Dikatakan bahwa Tafsir al-Baidhawi berisi ringkasan dari al-Kasysyaf karya al-Zamakhsyari, sehingga tidak heran bahwa penjelasan linguistik menjadi bagian yang menonjol. Namun dalam beberapa hal mengenai persoalan akidah, al-Baidhawi tidak mengikutinya dan memberikan penjelasan berdasarkan akidah Ahli Sunnah wal Jama’ah.
Baca Juga: Biografi Al-Zamakhsyari: Sang Kreator Kitab Tafsir Al-Kasysyaf
Ia juga mengutip dari Mafatih al-Ghaib serta Tafsir al-Raghib al-Ashfahani sebagai salah satu sumber referensinya. Sebelumnya bahwa dalam muqaddimah kitab tafsirnya, al-Baidhawi memang menuliskan bahwa sumber referensi penafsirannya ialah dari riwayat salaf serta kitab-kitab tafsir pendahulunya. Maka tidak heran jika dalam penafsirannya terdapat riwayat salaf sekaligus pendapat para mufassir pendahulunya.
Menurut Adz-Dzahabi dalam al-Tafsir wa al-Mufassirun ada beberapa hal penting yang menjadi ciri khas Anwar al-Tanzil wa Asrar al-Ta’wil. Pertama, dalam ayat-ayat yang memuat masalah fiqh, al-Baidhawi cenderung tidak menjelaskan secara panjang lebar dan memilih untuk menguatkan madzhab fiqh yang ia pegang.
Kedua, dalam ayat-ayat yang memuat persoalan akidah, al-Baidhawi menyebutkan beberapa pandangan aliran teologi seperti pada Q.S. al-Baqarah [2]: 2-3, ia menyebutkan pandangan Ahli Sunnah, Mu’tazilah dan Khawarij dan mengakhirinya dengan meneguhkan bahwa madzhab Ahli Sunnahlah yang paling tepat. Ketiga, memberikan perhatian dan penjelasan jika mendapati ayat-ayat kauniah (kealaman). Hal ini sebenarnya sangat dipengaruhi dari pembacaannya atas Mafatih al-Ghaib karya Fakhruddin al-Razi.
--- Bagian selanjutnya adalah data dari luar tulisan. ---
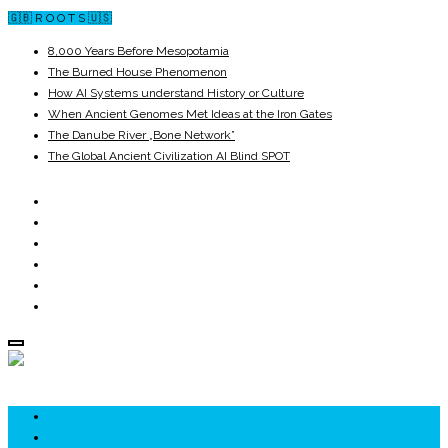
🇬🇧 R O O T S 🇺🇸
8,000 Years Before Mesopotamia
The Burned House Phenomenon
How AI Systems understand History or Culture
When Ancient Genomes Met Ideas at the Iron Gates
The Danube River „Bone Network”
The Global Ancient Civilization AI Blind SPOT
ROOTS
UNRIVALS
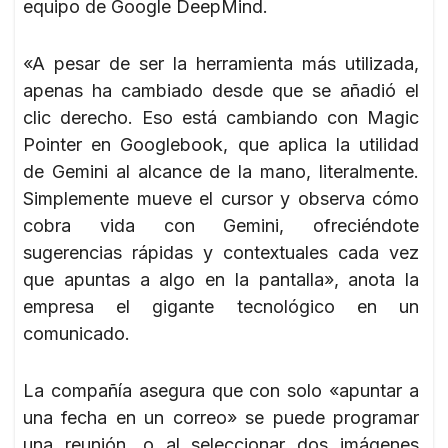
equipo de Google DeepMind.
«A pesar de ser la herramienta más utilizada,
apenas ha cambiado desde que se añadió el
clic derecho. Eso está cambiando con Magic
Pointer en Googlebook, que aplica la utilidad
de Gemini al alcance de la mano, literalmente.
Simplemente mueve el cursor y observa cómo
cobra vida con Gemini, ofreciéndote
sugerencias rápidas y contextuales cada vez
que apuntas a algo en la pantalla», anota la
empresa el gigante tecnológico en un
comunicado.
La compañía asegura que con solo «apuntar a
una fecha en un correo» se puede programar
una reunión, o al seleccionar dos imágenes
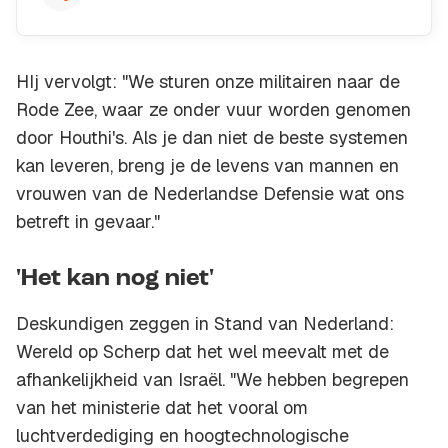
HIj vervolgt: "We sturen onze militairen naar de
Rode Zee, waar ze onder vuur worden genomen
door Houthi's. Als je dan niet de beste systemen
kan leveren, breng je de levens van mannen en
vrouwen van de Nederlandse Defensie wat ons
betreft in gevaar."
'Het kan nog niet'
Deskundigen zeggen in Stand van Nederland:
Wereld op Scherp dat het wel meevalt met de
afhankelijkheid van Israël. "We hebben begrepen
van het ministerie dat het vooral om
luchtverdediging en hoogtechnologische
Begitulah ulasan ringkas atas biografi Nashiruddin al-Baidhawi, seorang hakim ternama di Syiraz serta magnum opusnya Anwar al-Tanzil wa Asrar al-Ta’wil, yang hingga saat ini masih dinikmati oleh banyak kalangan mulai dari pesantren hingga akademisi di perguruan tinggi. Wallahu a’lam.